News Feature | July 7, 2014

Cerner, Leidos, Accenture Join Forces In DoD Bid

Christine Kern

By Christine Kern, contributing writer

DoD EHR Bid

Why the DoD EHR contract and upcoming bidding war matters.

The U.S. Department of Defense is seeking a commercial solution to replace its current electronic health record and information system. As Health IT Outcomes reported earlier this year, the DoD signed a $70.7 million bridge contract with Leidos to “support military electronic health record systems over the next 11 months.” While the department has not yet issued a final request for new proposals, several partnerships have already formed to compete for the contract worth approximately $11 billion.

Cerner Corp. has teamed up with experienced government contractors Leidos and Accenture Federal Services to try to win the multibillion-dollar contract to build, install, and configure a replacement EHR system for the Defense Department's health system.

There’s a lot of competition for the 10-year contract, which would cover 56 hospitals and about 360 clinics serving about 9.7 million beneficiaries from the U.S. military and its dependents. It would include work for Veterans Affairs facilities.

The Cerner alliance is competing with a previously announced joint effort by IBM Corp. and Cerner’s largest EHR competitor, Epic Systems Corp. And Modern Healthcare further reports Computer Sciences Corp., Hewlett-Packard, and Allscripts have also announced they would bid for the contract as well.
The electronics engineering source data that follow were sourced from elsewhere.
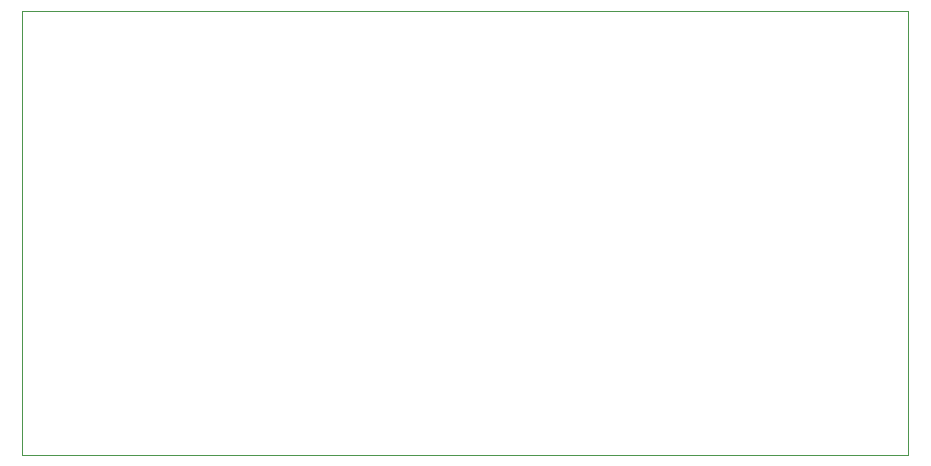
<source format=gm1>
G04 #@! TF.GenerationSoftware,KiCad,Pcbnew,5.1.9*
G04 #@! TF.CreationDate,2021-04-12T04:07:40-03:00*
G04 #@! TF.ProjectId,Controle,436f6e74-726f-46c6-952e-6b696361645f,rev?*
G04 #@! TF.SameCoordinates,Original*
G04 #@! TF.FileFunction,Profile,NP*
%FSLAX46Y46*%
G04 Gerber Fmt 4.6, Leading zero omitted, Abs format (unit mm)*
G04 Created by KiCad (PCBNEW 5.1.9) date 2021-04-12 04:07:40*
%MOMM*%
%LPD*%
G01*
G04 APERTURE LIST*
G04 #@! TA.AperFunction,Profile*
%ADD10C,0.050000*%
G04 #@! TD*
G04 APERTURE END LIST*
D10*
X195726400Y-89229340D02*
X120722920Y-89229980D01*
X195726400Y-51684000D02*
X195726400Y-89229340D01*
X120722920Y-51684000D02*
X195726400Y-51684000D01*
X120722920Y-89229980D02*
X120722920Y-51684000D01*
M02*

</source>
In February 2013, the Defense Department and the VA scrapped a five-year-old plan to jointly develop an EHR to serve both departments' vast healthcare empires, citing the high cost – estimates for which ranged widely to upward of about $15 billion.

Kate O’Neill Rauber, a Cerner spokeswoman, said Cerner’s goal is to provide a “highly interoperable” system “built on modern and open architecture.” On June 11, IBM Corp. and Epic Systems Corp. announced they intend to bid on what's being called the Defense Healthcare Management Systems Modernization project, or DHMSM, pronounced “dim sum.”

SAIC has at least a 25-year history with the MHS, having built its Composite Health Care System from software code supplied by the Veterans Affairs Department under a $1 billion contract awarded in 1988. That system, known as CHCS, is still in use in military hospitals because its proposed successor, AHLTA, failed to become its total replacement.

“Our goal is to provide the best solution at the best value—a world-class solution that is highly interoperable, built on modern and open architecture, and designed and deployed by a team with unmatched expertise in implementing complex systems around the globe,” Cerner spokeswoman Kate O'Neill Rauber said in an e-mail confirming the partnership.

In addition to CHCS and AHLTA, the new system will replace the EHR components of Theater Medical Information Program-Joint, which includes AHLTA-Theater, Theater Medical Information Program Composite Health Care System Cache and AHLTA-Mobile.  The DoD expects between four and six bids on the project. A winner is expected to be announced by the end of the year.